_TEXTE FOURNI_:
══════

Soldat dans l'Égypte antique

Le métier de soldat n'est pas très populaire dans l' Égypte antique. Les Égyptiens sont plutôt paysans que guerriers. Mais pour défendre les récoltes du delta du Nil des invasions asiatiques, ou, à l'ouest, des Libyens, ils créent très tôt une armée qui deviendra vite une armée de métier. Si les futurs officiers sont recrutés dans la petite et moyenne bourgeoisie, les fantassins sont issus des classes plus défavorisées, car être soldat de Pharaon procure des avantages en nature.

Les soldats de l'infanterie étaient appelés « ˁnḫ.w n mšˁ », littéralement « les (fantassins) en vie de l'armée » ou encore « ˁnḫ.w n mšˁ n nḫt.w ˁ3w », « les (fantassins) en vie de l'armée aux grandes victoires ».

Sous les Ramsès, il y a deux sortes de guerriers, les fantassins et les charriers, lesquels se succèdent souvent de père en fils et qui sont tous propriétaires terriens. Seuls les soldats de la garde royale touchent un supplément de viande et de blé.

C'est à partir de la XVIIIe dynastie que l'armée enrôle des étrangers dans ses rangs, car les Égyptiens semblent se détourner de plus en plus du métier des armes.

Les armes des soldats de Pharaon

Infanterie égyptienne dans l'Antiquité, ( Musée du Caire)

══════

_DONNÉES FOURNIES_:
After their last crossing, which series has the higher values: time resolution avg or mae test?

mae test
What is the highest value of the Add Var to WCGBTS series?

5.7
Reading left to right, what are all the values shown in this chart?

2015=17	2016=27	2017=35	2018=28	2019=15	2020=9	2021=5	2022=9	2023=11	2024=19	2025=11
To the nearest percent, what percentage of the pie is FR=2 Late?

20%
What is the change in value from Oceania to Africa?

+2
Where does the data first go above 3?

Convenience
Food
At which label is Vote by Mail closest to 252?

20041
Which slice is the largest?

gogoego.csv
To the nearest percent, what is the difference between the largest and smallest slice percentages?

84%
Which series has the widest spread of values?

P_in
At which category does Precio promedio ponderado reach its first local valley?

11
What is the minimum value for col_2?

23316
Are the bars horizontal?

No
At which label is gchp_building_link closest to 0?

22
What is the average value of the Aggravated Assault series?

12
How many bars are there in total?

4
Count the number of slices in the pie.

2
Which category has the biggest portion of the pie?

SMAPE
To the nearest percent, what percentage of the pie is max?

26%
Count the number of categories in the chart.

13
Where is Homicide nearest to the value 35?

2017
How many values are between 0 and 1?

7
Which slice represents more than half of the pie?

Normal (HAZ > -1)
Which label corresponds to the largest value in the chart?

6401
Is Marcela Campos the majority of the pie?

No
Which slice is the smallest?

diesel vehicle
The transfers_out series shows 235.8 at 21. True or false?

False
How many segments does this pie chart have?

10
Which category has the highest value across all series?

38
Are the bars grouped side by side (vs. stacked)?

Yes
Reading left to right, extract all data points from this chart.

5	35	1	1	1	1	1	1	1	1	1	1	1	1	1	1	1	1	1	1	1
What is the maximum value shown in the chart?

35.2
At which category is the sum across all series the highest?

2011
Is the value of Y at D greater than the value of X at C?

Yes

══════

_PRÉSENTATION DE L'EXERCICE_:
Transcrivez sans rien modifier le passage du texte sur les soldats de l'Égypte antique qui va de « Les soldats de l'infanterie » à « viande et de blé. ».

_RÉPONSE À L'EXERCICE_:
Les soldats de l'infanterie étaient appelés « ˁnḫ.w n mšˁ », littéralement « les (fantassins) en vie de l'armée » ou encore « ˁnḫ.w n mšˁ n nḫt.w ˁ3w », « les (fantassins) en vie de l'armée aux grandes victoires ».

Sous les Ramsès, il y a deux sortes de guerriers, les fantassins et les charriers, lesquels se succèdent souvent de père en fils et qui sont tous propriétaires terriens. Seuls les soldats de la garde royale touchent un supplément de viande et de blé.